▸ **GOAL**: Please copy out the records below, replacing each "Transcribe" with "Write out" and leaving everything else unchanged.

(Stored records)
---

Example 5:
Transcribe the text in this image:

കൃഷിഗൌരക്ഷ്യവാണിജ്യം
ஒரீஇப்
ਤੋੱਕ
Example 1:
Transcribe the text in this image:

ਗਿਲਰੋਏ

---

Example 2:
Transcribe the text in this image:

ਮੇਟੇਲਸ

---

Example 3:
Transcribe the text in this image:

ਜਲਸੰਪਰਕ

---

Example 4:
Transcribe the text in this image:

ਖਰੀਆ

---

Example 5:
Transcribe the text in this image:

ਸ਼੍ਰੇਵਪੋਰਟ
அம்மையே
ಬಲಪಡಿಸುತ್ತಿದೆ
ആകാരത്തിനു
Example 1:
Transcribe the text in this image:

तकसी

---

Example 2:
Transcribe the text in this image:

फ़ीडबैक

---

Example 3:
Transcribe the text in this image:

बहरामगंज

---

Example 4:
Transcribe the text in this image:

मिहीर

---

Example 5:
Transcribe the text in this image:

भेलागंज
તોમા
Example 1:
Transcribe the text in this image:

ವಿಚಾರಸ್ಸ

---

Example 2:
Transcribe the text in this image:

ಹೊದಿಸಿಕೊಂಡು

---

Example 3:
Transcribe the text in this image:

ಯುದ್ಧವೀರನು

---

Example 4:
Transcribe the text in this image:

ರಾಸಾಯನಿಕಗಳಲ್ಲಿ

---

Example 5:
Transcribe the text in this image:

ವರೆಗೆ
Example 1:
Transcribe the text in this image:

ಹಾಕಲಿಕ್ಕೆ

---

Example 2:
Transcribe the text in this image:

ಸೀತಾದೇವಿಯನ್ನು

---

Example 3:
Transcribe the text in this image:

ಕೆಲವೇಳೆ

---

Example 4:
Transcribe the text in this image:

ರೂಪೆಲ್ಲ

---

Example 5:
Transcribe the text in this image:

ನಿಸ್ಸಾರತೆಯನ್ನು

▸ **EXERCISE ANSWER**:
---

Example 5:
Write out the text in this image:

കൃഷിഗൌരക്ഷ്യവാണിജ്യം
ஒரீஇப்
ਤੋੱਕ
Example 1:
Write out the text in this image:

ਗਿਲਰੋਏ

---

Example 2:
Write out the text in this image:

ਮੇਟੇਲਸ

---

Example 3:
Write out the text in this image:

ਜਲਸੰਪਰਕ

---

Example 4:
Write out the text in this image:

ਖਰੀਆ

---

Example 5:
Write out the text in this image:

ਸ਼੍ਰੇਵਪੋਰਟ
அம்மையே
ಬಲಪಡಿಸುತ್ತಿದೆ
ആകാരത്തിനു
Example 1:
Write out the text in this image:

तकसी

---

Example 2:
Write out the text in this image:

फ़ीडबैक

---

Example 3:
Write out the text in this image:

बहरामगंज

---

Example 4:
Write out the text in this image:

मिहीर

---

Example 5:
Write out the text in this image:

भेलागंज
તોમા
Example 1:
Write out the text in this image:

ವಿಚಾರಸ್ಸ

---

Example 2:
Write out the text in this image:

ಹೊದಿಸಿಕೊಂಡು

---

Example 3:
Write out the text in this image:

ಯುದ್ಧವೀರನು

---

Example 4:
Write out the text in this image:

ರಾಸಾಯನಿಕಗಳಲ್ಲಿ

---

Example 5:
Write out the text in this image:

ವರೆಗೆ
Example 1:
Write out the text in this image:

ಹಾಕಲಿಕ್ಕೆ

---

Example 2:
Write out the text in this image:

ಸೀತಾದೇವಿಯನ್ನು

---

Example 3:
Write out the text in this image:

ಕೆಲವೇಳೆ

---

Example 4:
Write out the text in this image:

ರೂಪೆಲ್ಲ

---

Example 5:
Write out the text in this image:

ನಿಸ್ಸಾರತೆಯನ್ನು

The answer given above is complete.